[ Последний год президента? Неуклонное движение по кривой вниз ]

В последние недели сообщения официозных СМИ о ситуации на Северном Кавказе звучат бравурно. Ещё бы: в Чечне с середины апреля отменён режим контртеррористической операции (КТО). Рамзан Кадыров упивается очередной политической победой. И зазывает туристов на ичкерийскую землю, ведь отныне там всё стабильно и строго «под контролем». Не под российским, разумеется, но для кремлёвских пропагандистов подобные детали – несущественные частности.

А вот на тех территориях, где прямой российский контроль ещё сохраняется, как, например, в Дагестане, ситуация становится всё тревожнее. И не только потому, что возросла активность «лесных братьев». А ещё и потому, что пошёл последний год президентских полномочий главы республики Муху Алиева, истекающих в феврале 2010 года. И этот четвёртый год не сулит ничего хорошего: средствами ведения борьбы за власть в республике всё чаще становятся тротиловые заряды и автоматные очереди. Все хорошо помнят 2005-й – последний год правления председателя Госсовета Магомед-Али Магомедова – тогда столица республики – Махачкала – вышла на второе место в мире по количеству диверсий и терактов после Багдада.

 

Кадры решают всё

Непрекращающаяся последние два года критика Алиева-президента многими федеральными СМИ тоже является косвенным признаком того, что кремлёвские чиновники всерьёз задумались над кадровым вопросом.
В сущности, борьба за президентское кресло главы Дагестана началась не вчера. И по сравнению с ситуацией четырёхлетней давности расклад сил изменился несильно. Да, сменились некоторые персоналии, но реальными претендентами на пост президента могут быть представители всё тех же этнических кланов: аварских либо даргинских. Скорее всего, Кремль будет выбирать кандидата среди них – этнический фактор в Дагестане, фактор удельного веса и влияния того или иного народа среди прочих всегда был одним из определяющих. Скажем, член Совета Федерации лезгин Сулейман Керимов, имеющий определённые политические интересы в республике, вряд ли может всерьёз рассматриваться как реальный кандидат на президентский пост. Подчеркну: именно реальный, а не формальный. Дело в том, что гипотетическому президенту Дагестана, не являющемуся ни аварцем, ни даргинцем, будет крайне сложно осуществлять руководство республикой на практике. Ибо он обязательно столкнётся с мощным противодействием множества влиятельных и могущественных сил на всех уровнях, имеющих этноклановый характер. Если же таковой вдруг и будет назначен Кремлём, то, скорее всего, ему будет уготована судьба чеченского экс-президента Алу Алханова.

ЗАДАНИЯ К ВЫПОЛНЕНИЮ:
1) Переведите на английский язык предложение из отрывка о Дагестане: «В сущности, борьба за президентское кресло главы Дагестана началась не вчера.»
2) Перепишите из отрывка о Дагестане фрагмент без изменений: начните со слов «В последние недели» и закончите словами «детали – несущественные частности.» включительно.

ПРЕДСТАВЛЕННЫЕ ДАННЫЕ:
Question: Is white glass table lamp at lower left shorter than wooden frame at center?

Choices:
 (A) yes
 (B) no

РЕЗУЛЬТАТЫ ПО ЗАДАНИЯМ:
1) In essence, the struggle for the presidential seat of the head of Dagestan did not begin yesterday.

2)
В последние недели сообщения официозных СМИ о ситуации на Северном Кавказе звучат бравурно. Ещё бы: в Чечне с середины апреля отменён режим контртеррористической операции (КТО). Рамзан Кадыров упивается очередной политической победой. И зазывает туристов на ичкерийскую землю, ведь отныне там всё стабильно и строго «под контролем». Не под российским, разумеется, но для кремлёвских пропагандистов подобные детали – несущественные частности.